WASHINGTON -- Only days before millions of Americans cast their ballots, a climate of suspicion hangs over Tuesday’s national elections.
Accusations of partisan dirty tricks and concerns about long voter lines, voting equipment failures and computer errors are rampant, particularly in key battleground states such as Ohio and Colorado, where absentee and provisional ballots could decide a close election.
“Those will be the states that are the most prone to confusion and chaos and contesting if the election is close or within what some people call the ‘margin of litigation,’ ” said Charles Stewart III, a political science professor at the Massachusetts Institute of Technology.
State and local election officials and partisan watchdogs are on high alert for problems, as is the U.S. Department of Justice. All of them plan to post election monitors at potential trouble spots across the country.
The extra preparations will certainly help, but they haven’t stopped reports of phony election workers showing up at people’s homes to collect their absentee ballots or anonymous callers falsely claiming that voters can stay home on Election Day and cast their ballots by phone.
With concerns running high about voter intimidation, voter suppression and poorly trained poll workers, many think that the integrity of the elections – and the officials who run them – has been compromised. Nowhere is that more true than in Ohio, where Republican Secretary of State Jon Husted has drawn the ire of Democrats by limiting the amount of time for early voting.
“It’s highly unfortunate that the rules of the game have become hyper-politicized,” Stewart said. “It sets up a situation that, regardless of who wins the election next Tuesday, the losers, especially the most zealous partisans, will be set up to doubt the legitimacy of the outcome.”
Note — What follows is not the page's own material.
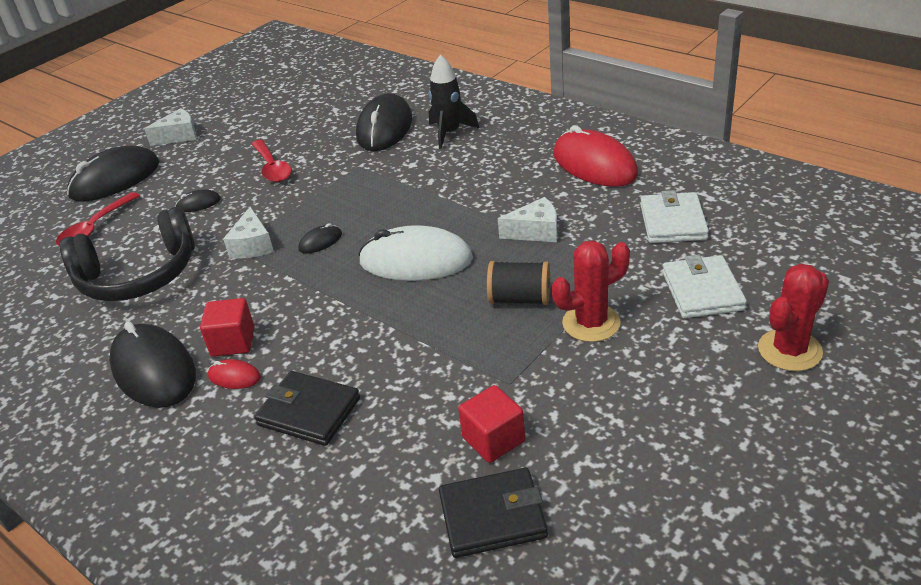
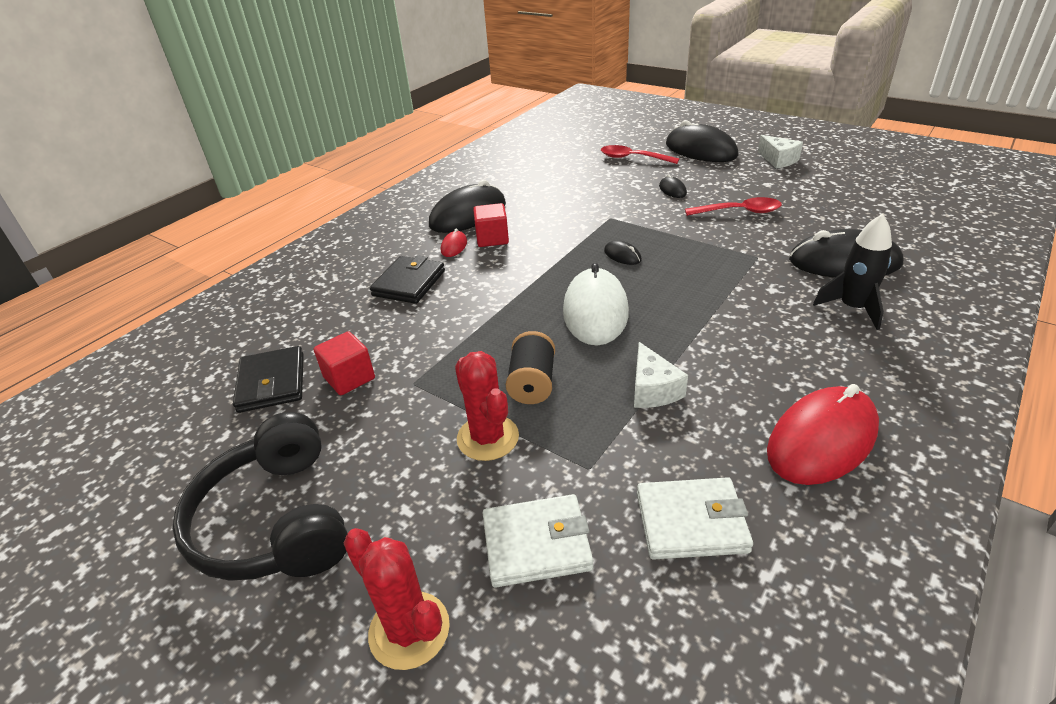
camera: 85 degrees right, 0 degrees up
(138, 275) = (574, 187): black headphones -> black headphones (275, 521)
(252, 245) = (614, 224): white cheese -> none
(272, 168) = (739, 212): red spoon -> red spoon turned 150 degrees counterclockwise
In their national bid to root out voter fraud, True the Vote, a conservative organization, might have hundreds of thousands of poll watchers nationwide. They plan to challenge voters they suspect of casting ballots illegally. This could slow the election process and force challenged voters to cast provisional ballots, which are counted later.
“True the Vote has reported instances of procedural and technical errors occurring in polls that could lend themselves to abuse,” a statement by group founder Catherine Engelbrecht said.
Labor organizations and voting rights groups, such as Common Cause and the Lawyers’ Committee for Civil Rights Under Law, also will have poll watchers making sure that voters aren’t harassed, intimidated or threatened by True the Vote members.
“Our monitors will be monitoring their monitors,” said Judith Browne Dianis, a co-director of the Advancement Project, a national nonpartisan voting-rights organization. “We are going to make sure they’re not engaging in bullying at the polling places.”
The recent high-water mark for voter distrust is the 2000 presidential election, when Florida’s disputed votes and the resulting challenge to the U.S. Supreme Court left the race undecided for several weeks. The high court eventually declared Republican George W. Bush the winner.
Concerns about the 2012 election mushroomed last year as Republican state lawmakers around the country introduced a series of restrictive voting laws that critics claimed would affect minorities, college students and the poor disproportionately. Democrats and civil rights advocates argued that the laws were a less-than-subtle attempt to suppress the votes of some of the party’s strongest supporters.